The only thing, said Marc Reisner, in Cadillac Desert, his seminal work on the arid American west, that we are running out of faster than water is oil. Mr. Reisner's view was common among Malthusians of the 1970s, who liked to say that America had reached the era of limits. Reisner's belief was that the water necessary to settle the eleven western states was over-allocated by the 1970s, and that the extractable volume of fossil fuels used for energy had peaked. I don't know where we are with water, although I do know that the western states have added approximately 20 million residents since Reisner wrote his book. But, the thing that really struck me as I read his comment was that America is, today, on the cusp of energy independence, and will likely become a net exporter of energy soon. This is, admittedly, something that could not have been foreseen, even ten years ago, and Reisner has been dead longer than that, but it gives fresh strength to one of the key arguments against Malthus: That he failed to account for human ingenuity.
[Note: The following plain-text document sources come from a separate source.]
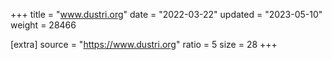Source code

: +++
title = "www.dustri.org"
date = "2022-03-22"
updated = "2023-05-10"
weight = 28466

[extra]
source = "https://www.dustri.org"
ratio = 5
size = 28
+++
Likewise, Reisner. While he was writing his book, George Mitchell was working to extract oil and gas from the Barnett Shales beneath Fort Worth, Texas. For thirty or forty years Mr. Mitchell labored to perfect a pair of drilling techniques—directional drilling and pressurized rock fracturing (fracking)—which have come to revolutionize energy production, not only in the United States but around the world. There is now essentially no limit to the volume of fossil fuels available to provide energy to the American public. Mr. Mitchell is dead now, too—he died last month—but, in an obituary, The Economist noted that, before he died, he changed the world. Whether that change is "good" or "bad" will undoubtedly be debated for many years: Burning fossil fuels is blamed for climate change, and fracking is blamed for water pollution. (These are problems that, evidently, concerned Mr. Mitchell, too.) The fact, however, remains that where Mr. Reisner saw limits, Mr. Mitchell saw opportunities.